Janne's March Newsletter
How much has changed since we made the decision to finish and start our first phase of the operations of Nokor Tep Women’s Hospital. We have had an unusual amount of visitors come and see what we have done. That is always an honor.
It is relatively straight forward to explain to people the various functions of the hospital space, what will happen, where it will happen, how it will happen. Visitors are amazed at what you and I have accomplished so far – the building is impressive – as Bart said - a man who has built several hospitals in Asia – what a beautiful space – what a lovely design. I can’t help but suffer from a few pangs of pride coming from a person with so much expertise.
I have had the privilege of sharing and talking with Gary – a physician who knows Cambodia – serving in so many capacities in the health field for a number of years – our vision of reaching out to all women in Cambodia –regardless of status or rank. Gary’s compassion and vision match ours – he reminds all of us how important it is to treat each woman with dignity and respect.
But it is the conversations that go deeper that touch me so – this week we had a group of women from the French community come and see. The questions of why came up – why do this at all – it is such a big vision – so much effort involved. My answers were not flip. I asked, if you and I have breast cancer, how many of us would get help immediately – not only would we get help, we would almost expect it as a right. Everyone raised their hand.

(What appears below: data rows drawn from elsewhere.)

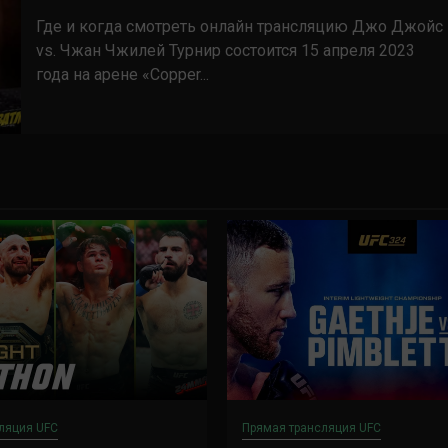
Где и когда смотреть онлайн трансляцию Джо Джойс
vs. Чжан Чжилей Турнир состоится 15 апреля 2023
года на арене «Copper...
ляция UFC
Прямая трансляция UFC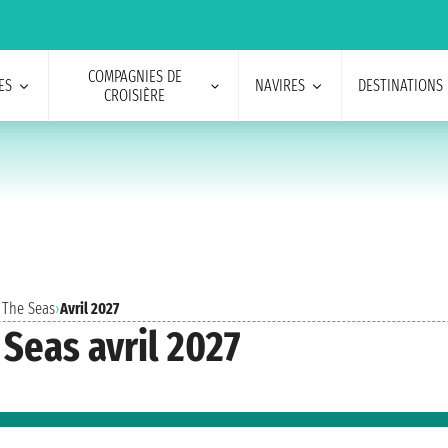
COMPAGNIES DE
ES
NAVIRES
DESTINATIONS
CROISIÈRE
 The Seas
›
Avril 2027
Seas avril 2027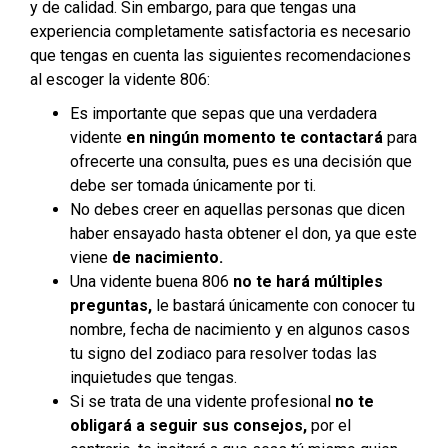
y de calidad. Sin embargo, para que tengas una
experiencia completamente satisfactoria es necesario
que tengas en cuenta las siguientes recomendaciones
al escoger la vidente 806:
Es importante que sepas que una verdadera
vidente
en ningún momento te contactará
para
ofrecerte una consulta, pues es una decisión que
debe ser tomada únicamente por ti.
No debes creer en aquellas personas que dicen
haber ensayado hasta obtener el don, ya que este
viene
de nacimiento.
Una vidente buena 806
no te hará múltiples
preguntas,
le bastará únicamente con conocer tu
nombre, fecha de nacimiento y en algunos casos
tu signo del zodiaco para resolver todas las
inquietudes que tengas.
Si se trata de una vidente profesional
no te
obligará a seguir sus consejos,
por el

But if I was an ordinary Cambodian woman and I had breast cancer – I would have no options – nowhere to go – no one to hear my cry. I shared how when I discovered I had breast cancer – the answers to my illness came very quickly – and so I got help, received the best care and have been cancer free for almost 6 years. At the same time we had several Cambodian women in our program also ill with breast cancer – one of them the tumor had ulcerated – there were no options for these women – and they died a very painful and agonizing death.
Then I asked the question: why could I expect and receive treatment when Cambodian women couldn’t – am I of more value then these women – are any of us of more value than a Cambodian woman. By what standards do we judge the value of people? We are worthy of treatment simply because of an accident of birth – born in nations that have evolved to providing such treatment – should we not do the same for these women in Cambodia. Then I concluded – if I had been an ordinary Cambodian woman with my breast cancer – I would be dead today.

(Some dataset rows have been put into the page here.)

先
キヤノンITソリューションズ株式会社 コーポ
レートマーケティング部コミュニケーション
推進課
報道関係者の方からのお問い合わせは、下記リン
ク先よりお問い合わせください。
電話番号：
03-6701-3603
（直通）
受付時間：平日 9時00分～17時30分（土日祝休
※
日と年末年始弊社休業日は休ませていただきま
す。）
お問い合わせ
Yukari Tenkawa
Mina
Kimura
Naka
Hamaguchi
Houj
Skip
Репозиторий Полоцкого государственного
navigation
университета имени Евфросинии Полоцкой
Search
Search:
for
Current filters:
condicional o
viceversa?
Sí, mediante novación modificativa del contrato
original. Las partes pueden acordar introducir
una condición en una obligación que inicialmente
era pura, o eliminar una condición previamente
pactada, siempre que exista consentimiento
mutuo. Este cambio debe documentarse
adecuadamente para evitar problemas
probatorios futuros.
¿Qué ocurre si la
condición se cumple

Several months ago I had the privilege of bringing all our women from cottage industry out to see the progress of the hospital. These women have had harsh lives, sold into the sex trade, half of them living with AIDS. Tabitha had allowed them to become women of integrity and beauty. As usual, I was talking and showing the spaces – what we would do etc – at first there was a lot of chatter but the group had turned quiet. I turned to see what was going on. The women had tears streaming down their faces – this is for us, they said – how very good that anyone would build something so very beautiful for us!
Last week I had the privilege of being interviewed by a young man attending university here in Phnom Penh. He was studying medicine and he had to choose a subject. He chose Breast cancer. He asked to interview me on camera and I agreed. As usual we covered all the facts and the purposes of the hospital and breast cancer. He had 2 female assistants and they added their questions. As the interview came to an end – he asked one final question- what you would say to Cambodian women who have breast cancer today. My answer came quickly – I am sorry - so very sorry - I have failed you.
I stand before my God in wonder – that He would grant me so many choices – that He would grant me the privilege of bringing choices to the women of Cambodia. I stand in wonder before my God in the miracle of each of you – each of you who stand with the women of Cambodia – what an honor that is! What a gift of life you have given! May none of us ever become weary of that gift!